Exercise
The answer should be an exact copy of the lines from the line with "Bee-Gees-32 | 70 |" through the last line of the entries, and no other lines.

Dataset records
—————

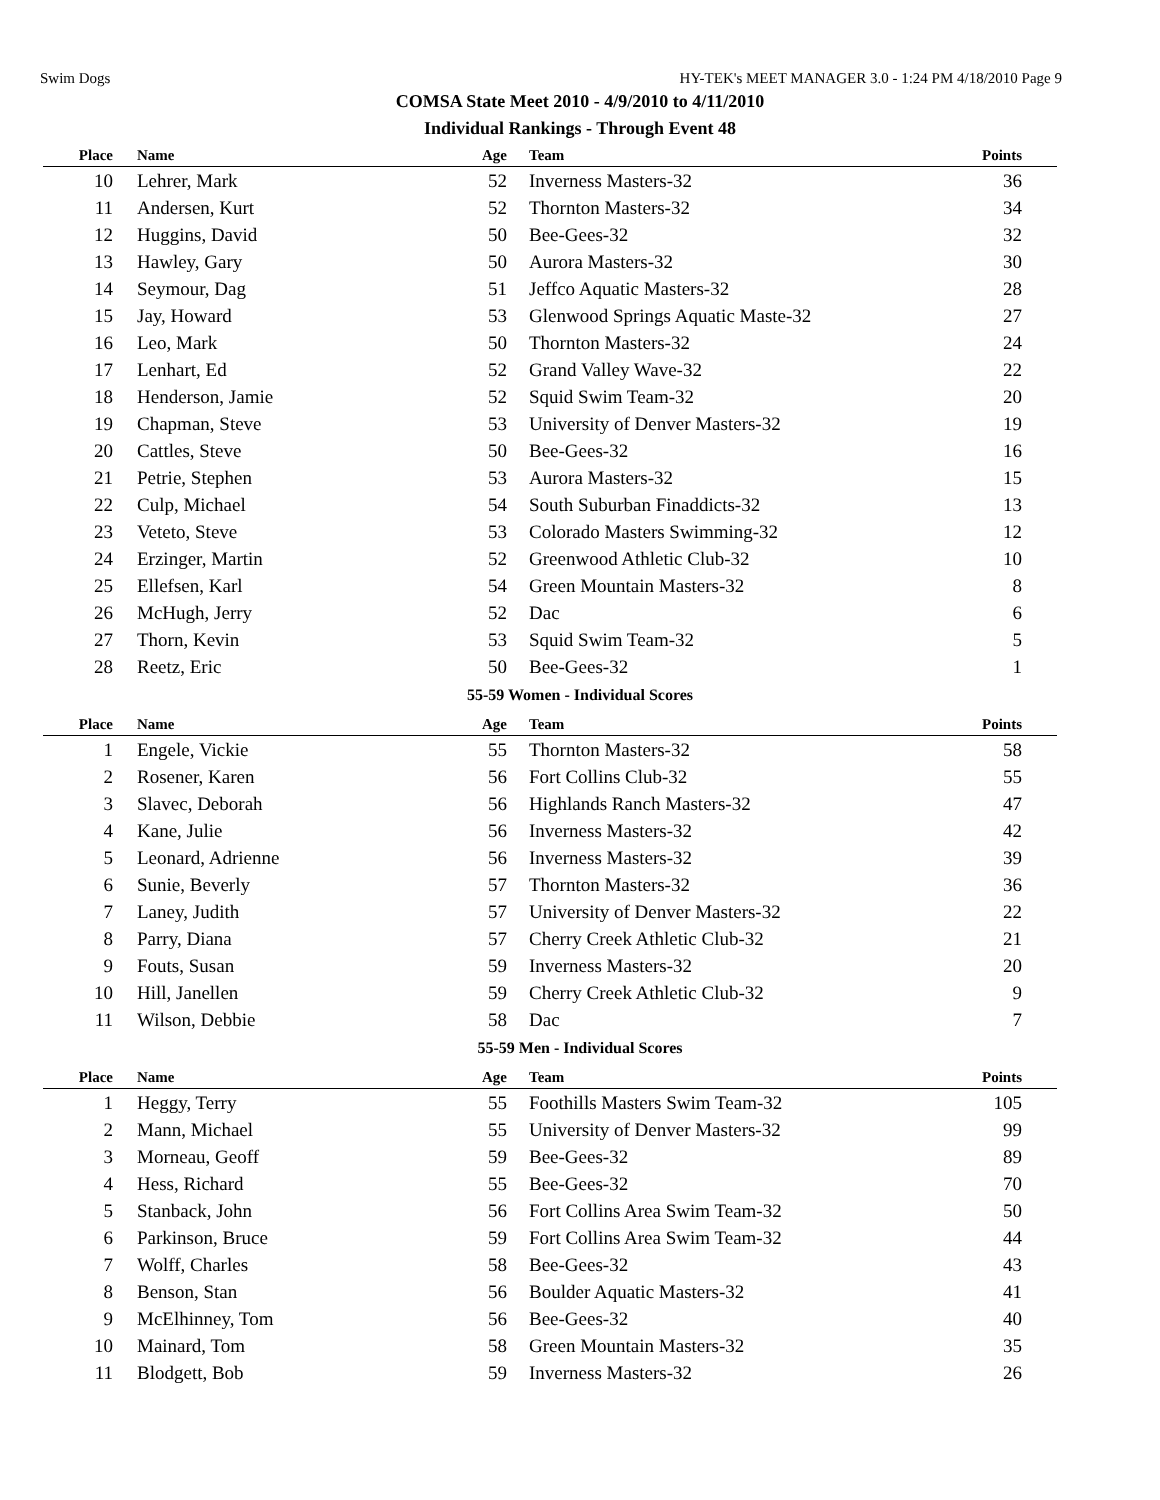Swim Dogs HY-TEK's MEET MANAGER 3.0 - 1:24 PM 4/18/2010 Page 9
COMSA State Meet 2010 - 4/9/2010 to 4/11/2010
Individual Rankings - Through Event 48
| Place | Name | Age | Team | Points |
| --- | --- | --- | --- | --- |
| 10 | Lehrer, Mark | 52 | Inverness Masters-32 | 36 |
| 11 | Andersen, Kurt | 52 | Thornton Masters-32 | 34 |
| 12 | Huggins, David | 50 | Bee-Gees-32 | 32 |
| 13 | Hawley, Gary | 50 | Aurora Masters-32 | 30 |
| 14 | Seymour, Dag | 51 | Jeffco Aquatic Masters-32 | 28 |
| 15 | Jay, Howard | 53 | Glenwood Springs Aquatic Maste-32 | 27 |
| 16 | Leo, Mark | 50 | Thornton Masters-32 | 24 |
| 17 | Lenhart, Ed | 52 | Grand Valley Wave-32 | 22 |
| 18 | Henderson, Jamie | 52 | Squid Swim Team-32 | 20 |
| 19 | Chapman, Steve | 53 | University of Denver Masters-32 | 19 |
| 20 | Cattles, Steve | 50 | Bee-Gees-32 | 16 |
| 21 | Petrie, Stephen | 53 | Aurora Masters-32 | 15 |
| 22 | Culp, Michael | 54 | South Suburban Finaddicts-32 | 13 |
| 23 | Veteto, Steve | 53 | Colorado Masters Swimming-32 | 12 |
| 24 | Erzinger, Martin | 52 | Greenwood Athletic Club-32 | 10 |
| 25 | Ellefsen, Karl | 54 | Green Mountain Masters-32 | 8 |
| 26 | McHugh, Jerry | 52 | Dac | 6 |
| 27 | Thorn, Kevin | 53 | Squid Swim Team-32 | 5 |
| 28 | Reetz, Eric | 50 | Bee-Gees-32 | 1 |
55-59 Women - Individual Scores
| Place | Name | Age | Team | Points |
| --- | --- | --- | --- | --- |
| 1 | Engele, Vickie | 55 | Thornton Masters-32 | 58 |
| 2 | Rosener, Karen | 56 | Fort Collins Club-32 | 55 |
| 3 | Slavec, Deborah | 56 | Highlands Ranch Masters-32 | 47 |
| 4 | Kane, Julie | 56 | Inverness Masters-32 | 42 |
| 5 | Leonard, Adrienne | 56 | Inverness Masters-32 | 39 |
| 6 | Sunie, Beverly | 57 | Thornton Masters-32 | 36 |
| 7 | Laney, Judith | 57 | University of Denver Masters-32 | 22 |
| 8 | Parry, Diana | 57 | Cherry Creek Athletic Club-32 | 21 |
| 9 | Fouts, Susan | 59 | Inverness Masters-32 | 20 |
| 10 | Hill, Janellen | 59 | Cherry Creek Athletic Club-32 | 9 |
| 11 | Wilson, Debbie | 58 | Dac | 7 |
55-59 Men - Individual Scores
| Place | Name | Age | Team | Points |
| --- | --- | --- | --- | --- |
| 1 | Heggy, Terry | 55 | Foothills Masters Swim Team-32 | 105 |
| 2 | Mann, Michael | 55 | University of Denver Masters-32 | 99 |
| 3 | Morneau, Geoff | 59 | Bee-Gees-32 | 89 |
| 4 | Hess, Richard | 55 | Bee-Gees-32 | 70 |
| 5 | Stanback, John | 56 | Fort Collins Area Swim Team-32 | 50 |
| 6 | Parkinson, Bruce | 59 | Fort Collins Area Swim Team-32 | 44 |
| 7 | Wolff, Charles | 58 | Bee-Gees-32 | 43 |
| 8 | Benson, Stan | 56 | Boulder Aquatic Masters-32 | 41 |
| 9 | McElhinney, Tom | 56 | Bee-Gees-32 | 40 |
| 10 | Mainard, Tom | 58 | Green Mountain Masters-32 | 35 |
| 11 | Blodgett, Bob | 59 | Inverness Masters-32 | 26 |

—————

Your response
| 4 | Hess, Richard | 55 | Bee-Gees-32 | 70 |
| 5 | Stanback, John | 56 | Fort Collins Area Swim Team-32 | 50 |
| 6 | Parkinson, Bruce | 59 | Fort Collins Area Swim Team-32 | 44 |
| 7 | Wolff, Charles | 58 | Bee-Gees-32 | 43 |
| 8 | Benson, Stan | 56 | Boulder Aquatic Masters-32 | 41 |
| 9 | McElhinney, Tom | 56 | Bee-Gees-32 | 40 |
| 10 | Mainard, Tom | 58 | Green Mountain Masters-32 | 35 |
| 11 | Blodgett, Bob | 59 | Inverness Masters-32 | 26 |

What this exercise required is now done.